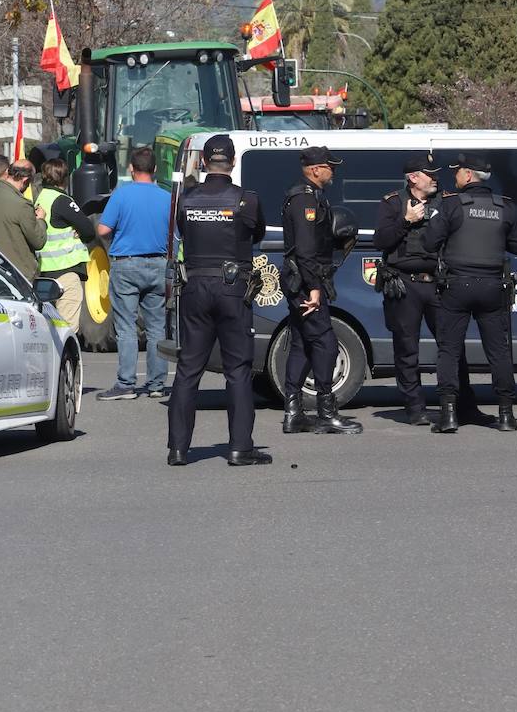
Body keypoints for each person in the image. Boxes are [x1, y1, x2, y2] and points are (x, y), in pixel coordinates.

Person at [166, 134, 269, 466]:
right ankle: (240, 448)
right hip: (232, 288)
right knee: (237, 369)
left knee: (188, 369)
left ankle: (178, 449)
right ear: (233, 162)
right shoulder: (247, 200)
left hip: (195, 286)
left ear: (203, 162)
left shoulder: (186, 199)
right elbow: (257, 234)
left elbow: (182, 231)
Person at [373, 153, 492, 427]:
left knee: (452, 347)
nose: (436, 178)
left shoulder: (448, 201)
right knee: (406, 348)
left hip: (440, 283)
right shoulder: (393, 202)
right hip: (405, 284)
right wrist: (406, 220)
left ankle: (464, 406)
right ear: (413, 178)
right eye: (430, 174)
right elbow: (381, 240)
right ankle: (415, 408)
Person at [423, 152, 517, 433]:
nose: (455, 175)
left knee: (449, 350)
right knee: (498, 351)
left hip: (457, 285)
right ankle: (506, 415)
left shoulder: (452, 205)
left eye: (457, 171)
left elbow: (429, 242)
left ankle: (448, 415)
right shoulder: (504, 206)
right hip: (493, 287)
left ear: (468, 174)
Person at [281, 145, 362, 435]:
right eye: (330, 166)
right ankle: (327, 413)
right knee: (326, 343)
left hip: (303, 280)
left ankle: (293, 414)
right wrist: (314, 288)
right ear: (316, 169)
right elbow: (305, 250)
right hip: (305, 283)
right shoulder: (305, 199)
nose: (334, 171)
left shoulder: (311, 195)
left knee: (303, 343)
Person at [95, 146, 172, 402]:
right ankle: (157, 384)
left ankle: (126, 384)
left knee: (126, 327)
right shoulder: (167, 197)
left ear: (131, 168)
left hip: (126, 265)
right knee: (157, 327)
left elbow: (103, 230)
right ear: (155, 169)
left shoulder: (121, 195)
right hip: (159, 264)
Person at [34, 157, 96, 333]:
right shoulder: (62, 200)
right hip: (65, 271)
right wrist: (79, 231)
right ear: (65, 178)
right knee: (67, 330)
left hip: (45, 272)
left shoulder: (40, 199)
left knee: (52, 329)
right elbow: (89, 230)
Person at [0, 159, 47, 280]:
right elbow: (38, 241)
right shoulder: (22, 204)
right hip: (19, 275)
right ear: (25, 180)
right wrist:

About this task
Provide every line from the material that contains the word "ankle".

Response box
right ankle: (240, 448)
left ankle: (178, 449)
left ankle: (464, 406)
right ankle: (415, 408)
right ankle: (506, 415)
left ankle: (448, 415)
right ankle: (327, 413)
left ankle: (293, 414)
right ankle: (157, 384)
left ankle: (126, 384)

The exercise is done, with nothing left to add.